Hitler gave precise instructions for the disposal of his dead body. He ordered his adjutants to burn his corpse. He said: “I do not wish my corpse to be displayed after my death in a Russian panopticon like Lenin.“
He gave his butler, Arthur Kannberg, gold and silver cigarette cases engraved with his name and said: “Look after these until we meet again.”
Shortly after 3:00 pm the personal staff of Hitler assembled in the bunker. Hitler and Eva emerged from their suite. They went around the room shaking hands of each staff member silently. Everyone in the room knew that the time had come.
Hitler gave poison capsules to his female secretaries to use if the Soviets stormed the bunker. He asked them to forgive him as he did not have better parting gifts to give them.
At 3:30 pm, the couple bade farewell to their staff and retired to their private room, to carry out their decision to commit suicide.
Hitler and Eva carried a small box of cyanide capsules. He had two guns and she had one. After closing the door of their room, with his “Thousand-Year Reich” already in its death throes, Hitler and Eva bit into thin glass vials of cyanide. Hitler also shot himself in the head with a 7.65mm Walther pistol. Eva made no use of the revolver at her side, preferring to let the poison take its course.
Traudl Junge later wrote that while she was playing with the Goebbels children she heard gunshots:
“Suddenly […] there is the sound of a [gun] shot, so loud, so close, that we all fall silent. It echoes on through all the rooms. ‘That was a direct hit,’ cried Helmut [Goebbels] with no idea how right he was.“
Hearing a gunshot, Heinz Linge, Otto Günsche, and Martin Bormann, entered Hitler’s suite.

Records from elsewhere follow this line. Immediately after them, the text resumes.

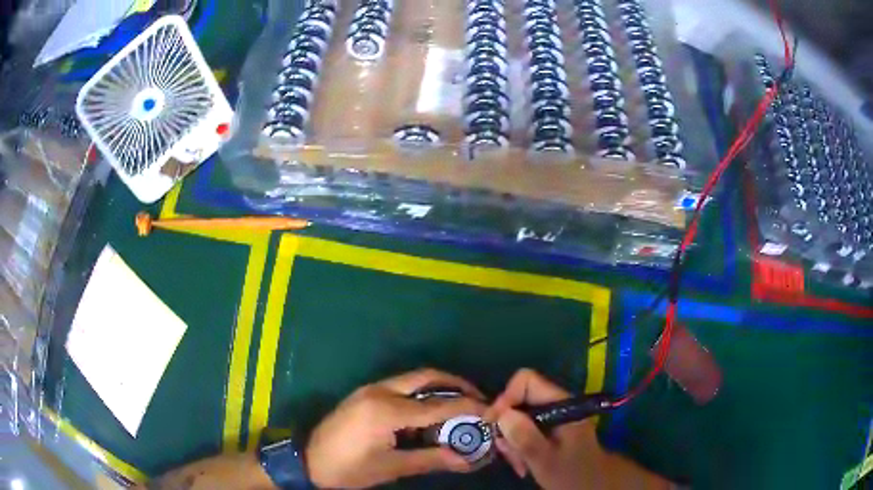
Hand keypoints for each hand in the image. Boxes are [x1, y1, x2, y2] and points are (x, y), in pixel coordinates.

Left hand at [305, 369, 486, 488]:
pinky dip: (421, 394)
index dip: (467, 407)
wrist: (308, 461)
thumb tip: (467, 460)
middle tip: (477, 398)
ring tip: (458, 405)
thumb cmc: (349, 469)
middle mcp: (380, 391)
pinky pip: (400, 387)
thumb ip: (431, 460)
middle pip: (427, 376)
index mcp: (386, 411)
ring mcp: (370, 390)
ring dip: (438, 387)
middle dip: (456, 385)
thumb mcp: (391, 468)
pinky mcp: (365, 394)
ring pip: (413, 379)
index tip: (490, 410)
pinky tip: (428, 412)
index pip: (437, 405)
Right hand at [485, 369, 604, 489]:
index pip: (526, 381)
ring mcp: (554, 416)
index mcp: (562, 404)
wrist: (594, 484)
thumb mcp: (547, 461)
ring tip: (517, 463)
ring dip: (511, 439)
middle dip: (506, 425)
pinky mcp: (550, 428)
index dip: (506, 398)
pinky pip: (526, 428)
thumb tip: (503, 415)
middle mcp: (557, 404)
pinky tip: (522, 463)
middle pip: (520, 399)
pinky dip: (518, 444)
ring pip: (520, 416)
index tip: (495, 425)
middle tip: (505, 451)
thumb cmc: (573, 474)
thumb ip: (527, 438)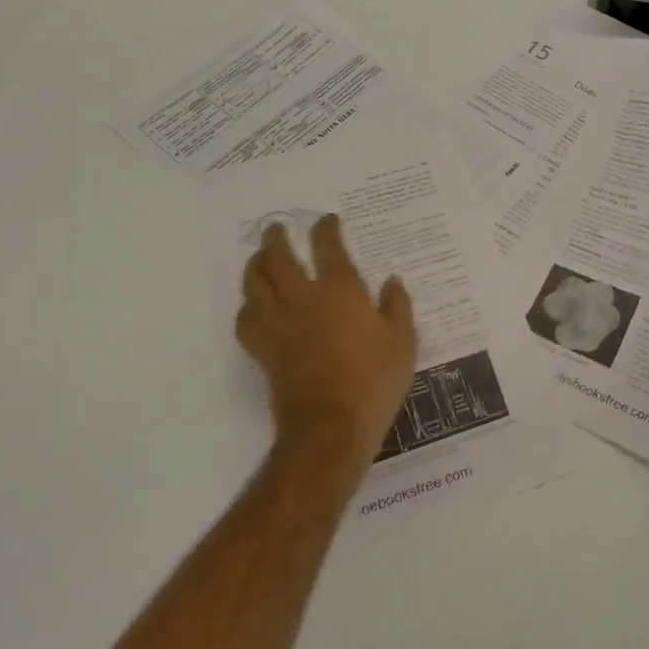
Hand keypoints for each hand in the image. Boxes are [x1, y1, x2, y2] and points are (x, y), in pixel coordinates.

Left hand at [237, 215, 417, 462]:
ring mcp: (278, 324)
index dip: (326, 228)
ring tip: (258, 257)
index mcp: (340, 290)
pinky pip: (245, 319)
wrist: (331, 427)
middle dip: (277, 237)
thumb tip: (391, 281)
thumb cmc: (374, 380)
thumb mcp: (403, 341)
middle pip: (279, 256)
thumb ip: (397, 306)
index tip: (328, 220)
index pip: (327, 246)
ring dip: (255, 264)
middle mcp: (303, 298)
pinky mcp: (263, 350)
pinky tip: (253, 305)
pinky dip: (247, 306)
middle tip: (277, 228)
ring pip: (254, 283)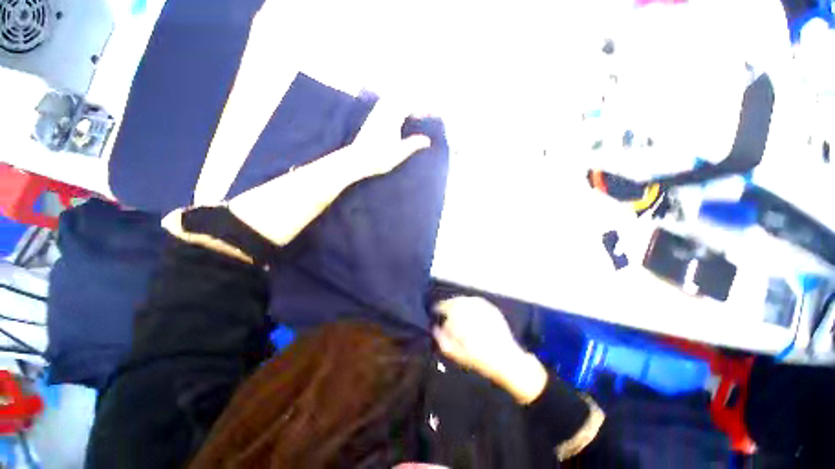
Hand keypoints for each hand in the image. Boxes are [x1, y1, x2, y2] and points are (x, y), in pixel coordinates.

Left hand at [342, 100, 430, 177]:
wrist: (356, 160)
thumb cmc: (379, 158)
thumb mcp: (399, 153)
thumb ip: (414, 144)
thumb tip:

Author of the book “The Bunker“, James P. O’Donnell, a Signal Corps captain, and one of the first Americans to enter the bunker complex in July of 1945, investigated Adolf Hitler’s death from a journalistic perspective. He claimed that nobody heard the shot that killed Hitler as the double doors to Hitler’s study were thick enough to muzzle such a sound. He states that when he asked witnesses, who had been standing outside this door, they claimed they heard nothing; the people, who made the claim retracted their statements later saying that Allied interrogators pressured them into saying it; also some people who claim to have heard a shot were not even present at the scene.

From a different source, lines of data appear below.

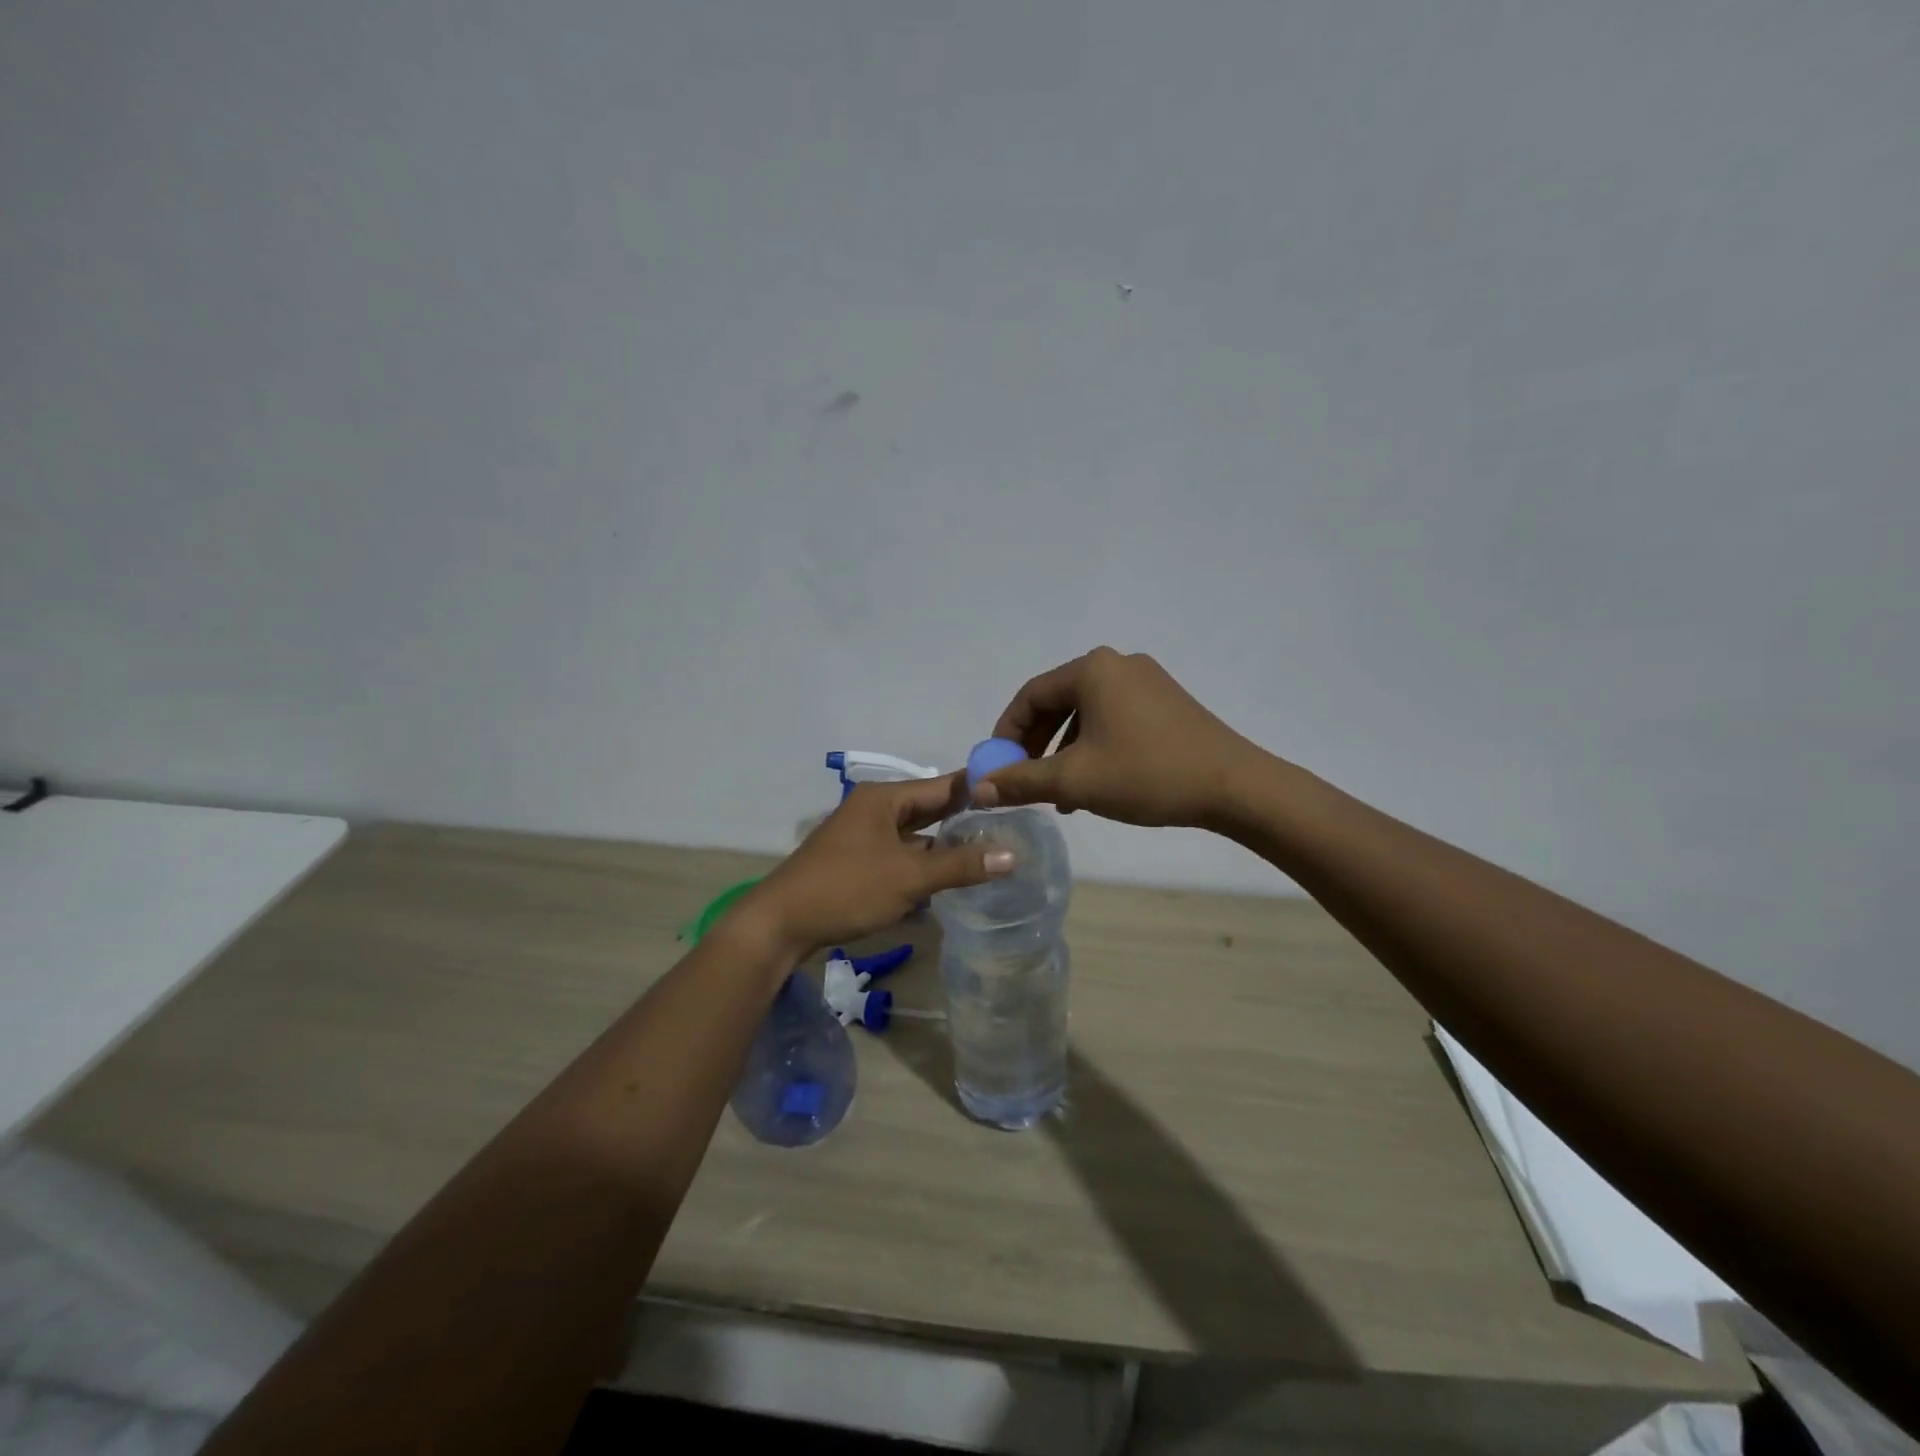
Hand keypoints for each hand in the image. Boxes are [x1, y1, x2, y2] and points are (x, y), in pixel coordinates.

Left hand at [733, 774, 1012, 958]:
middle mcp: (874, 809)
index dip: (979, 790)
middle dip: (965, 820)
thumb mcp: (909, 877)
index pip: (943, 786)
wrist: (780, 923)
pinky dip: (923, 863)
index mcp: (884, 798)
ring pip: (915, 835)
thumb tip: (1014, 854)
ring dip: (944, 845)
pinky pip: (900, 855)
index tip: (1016, 795)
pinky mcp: (857, 861)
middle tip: (1011, 828)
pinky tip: (948, 878)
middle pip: (929, 809)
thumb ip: (960, 864)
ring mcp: (863, 836)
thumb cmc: (846, 888)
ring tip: (989, 853)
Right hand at [974, 647, 1266, 828]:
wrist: (1234, 786)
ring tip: (1059, 794)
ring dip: (1064, 752)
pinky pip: (1113, 719)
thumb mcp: (1075, 781)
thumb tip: (978, 789)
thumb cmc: (1146, 774)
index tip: (997, 766)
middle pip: (1058, 702)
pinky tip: (1094, 784)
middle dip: (1036, 744)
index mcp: (1092, 670)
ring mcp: (1146, 681)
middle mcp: (1117, 664)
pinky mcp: (1166, 702)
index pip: (1030, 696)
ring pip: (1086, 715)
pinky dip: (1094, 748)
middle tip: (1024, 779)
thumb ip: (1021, 782)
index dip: (1006, 732)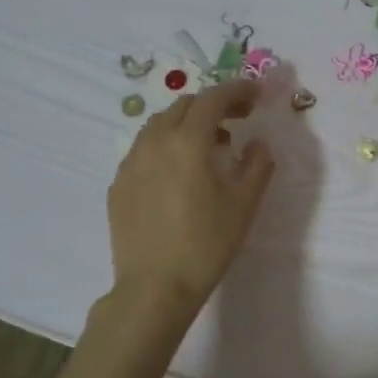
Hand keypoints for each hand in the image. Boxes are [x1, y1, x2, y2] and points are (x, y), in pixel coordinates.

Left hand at [108, 77, 275, 313]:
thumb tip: (259, 144)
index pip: (214, 98)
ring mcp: (131, 162)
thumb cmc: (206, 244)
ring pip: (160, 124)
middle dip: (214, 105)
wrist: (154, 288)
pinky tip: (179, 173)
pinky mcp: (118, 184)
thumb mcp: (244, 204)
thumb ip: (257, 165)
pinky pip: (144, 150)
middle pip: (185, 106)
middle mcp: (155, 142)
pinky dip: (166, 146)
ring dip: (188, 124)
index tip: (256, 94)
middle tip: (238, 120)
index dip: (237, 90)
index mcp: (188, 141)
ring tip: (209, 146)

Later, on October 25, 1956, in a courtroom in Berchtesgaden, the site of the Fuehrer’s mountaintop home in Bavaria, Heinz Linge recalled that he saw Hitler almost upright in a sitting position on a blood-soaked sofa. He said:
“Hitler had his head bent forward somewhat and I could see a bullet hole on his right temple and a trickle of blood ran slowly down over his check.”
The pistol was on the floor where it had dropped from Hitler’s right hand. Eva Braun was lying on the sofa beside him, her lips puckered from the poison, with the unused revolver at her side. “It was as though she had fallen asleep ..“, Linge said.
Otto Günsche said:
“Hitler sat on the arm of the sofa with his head hanging down on the right shoulder which was itself hanging limp over the back of the sofa. On the right side was the bullethole.“
The pair testified that when they first entered Hitler’s study, Martin Bormann, was with them.

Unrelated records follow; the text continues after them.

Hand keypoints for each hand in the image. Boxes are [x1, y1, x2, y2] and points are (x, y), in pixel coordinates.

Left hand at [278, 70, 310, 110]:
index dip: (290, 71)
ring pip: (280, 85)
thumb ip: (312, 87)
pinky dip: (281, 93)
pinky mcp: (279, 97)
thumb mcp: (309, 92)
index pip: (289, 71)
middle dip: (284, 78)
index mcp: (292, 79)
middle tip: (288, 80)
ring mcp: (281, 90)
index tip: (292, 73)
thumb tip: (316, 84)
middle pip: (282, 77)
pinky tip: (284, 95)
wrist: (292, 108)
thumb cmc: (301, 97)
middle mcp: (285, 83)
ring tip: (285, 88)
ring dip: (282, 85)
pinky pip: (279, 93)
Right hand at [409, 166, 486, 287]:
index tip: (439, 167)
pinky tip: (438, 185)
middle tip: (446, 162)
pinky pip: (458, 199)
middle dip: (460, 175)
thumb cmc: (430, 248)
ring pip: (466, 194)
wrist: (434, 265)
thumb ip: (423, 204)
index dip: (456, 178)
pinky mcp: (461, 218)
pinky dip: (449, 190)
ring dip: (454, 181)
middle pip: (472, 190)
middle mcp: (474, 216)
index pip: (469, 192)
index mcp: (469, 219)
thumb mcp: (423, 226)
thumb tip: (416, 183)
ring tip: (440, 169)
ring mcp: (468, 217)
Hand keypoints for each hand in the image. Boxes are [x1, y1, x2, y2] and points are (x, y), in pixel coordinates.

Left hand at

Later on, Rochus Misch, Hitler’s telephone operator, said that he peered through the door and saw Adolf Hitler had committed suicide.
Two weeks after the couple’s death, and when the battle for Berlin ended,William Vandivert, a 33-year-old LIFE photographer, was the first Western photographer to gain access to Hitler’s Führerbunker. Vandivert photographed the almost eerie scenes inside the unlit bunker and the room where Adolf Hitler and Eva Braun killed themselves.
In his typewritten notes to his editors in New York, Vandivert described in detail what he saw. For the above photograph published in LIFE magazine in July 1945, he wrote:
“Pix of [correspondents] looking at sofa where Hitler and Eva shot themselves. Note bloodstains on arm of soaf [sic] where Eva bled. She was seated at far end … Hitler sat in middle and fell forward, did not bleed on sofa. This is in Hitler’s sitting room.”
The above narration by Vandivert indicates that Eva Braun was also shot.